When Barack Obama delivered a key foreign policy address in Washington on Tuesday, he spoke in front of an array of US flags, from a podium emblazoned with the slogan, “Judgment to Lead”.

By Andrew Ward in Washington

Over the next few days, he will appear alongside US commanders and troops in Iraq and Afghanistan and meet several world leaders during a week-long tour of the Middle East and Europe.

His closely choreographed stint of foreign policy speeches and travel marks a crucial moment in Mr Obama’s campaign, as he seeks to tackle widespread doubts among US voters about his qualifications to be commander-in-chief.

A Washington Post poll this week showed that only 48 per cent of voters believed that the 46-year-old first-term senator would make an effective military leader, compared with 70 per cent who expressed trust in John McCain, his Republican rival for the presidency.

Surveys are showing record levels of dissatisfaction with the country’s direction, amid mounting economic and financial turmoil, so the political winds are blowing strongly in favour of the Democrats ahead of November’s election.

Yet an average of recent national polls shows Mr Obama only 4 percentage points ahead of Mr McCain – a narrow margin that many analysts attribute to wariness about the Democrat’s inexperience.
Charlie Cook, the pollster and publisher of the Cook Political Report, says the election is less a contest between two candidates than a referendum on Mr Obama’s readiness to lead.
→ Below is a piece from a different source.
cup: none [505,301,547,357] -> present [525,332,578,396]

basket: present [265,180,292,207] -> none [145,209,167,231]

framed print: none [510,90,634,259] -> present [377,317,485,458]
“John McCain is damn near irrelevant to this election,” he says. “This election is all about whether voters reach a comfort level with the idea of Barack Obama as president.”

Mr McCain is striving to ensure that his opponent falls short of that threshold. As a Vietnam war veteran, former prisoner-of-war and foreign policy specialist, his national security credentials are already well-established in voters’ minds.
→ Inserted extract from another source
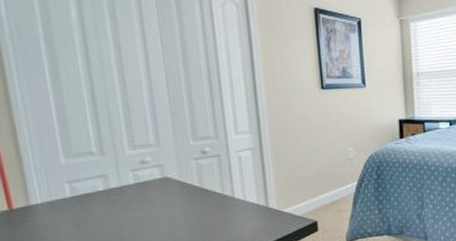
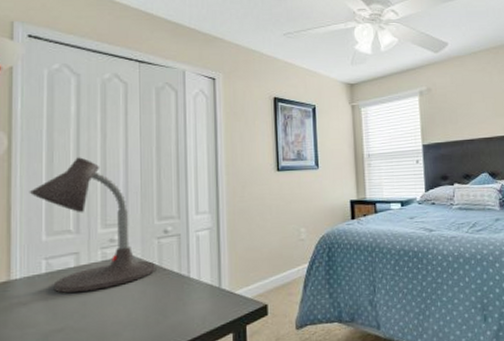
desk lamp: none [34,71,196,217] -> present [29,157,155,293]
“I know how to win wars,” the Arizona senator said this week, leaving unspoken the suggestion that Mr Obama does not. “In wartime, judgment and experience matter … The commander-in-chief doesn’t get a learning curve.”

In his speech on Tuesday, Mr Obama reiterated his intention to withdraw all combat troops from Iraq within 16 months of taking office and to refocus attention on Afghanistan. He accepted that the US “surge” strategy had helped reduce violence in Iraq, but said the recent tactical gains could not reverse the underlying strategic failure of the war.

Mr Cook believes that nothing the candidates say on the wars between now and November is going to make much difference to most voters. “People who are going to vote for McCain because of Iraq are already locked in. It’s the same with people who are going to vote for Obama because of the war,” he says.

The people whose votes are still up for grabs are the independents and “soft partisans”, who tend to make their choice based on “vague impressions and personalities”, according to Mr Cook.

Few of them will have heard or read about Mr Obama’s speech on Tuesday. But if they see television pictures of his international tour over the next few days and decide he looks like a convincing commander-in-chief, the trip may have served its primary purpose.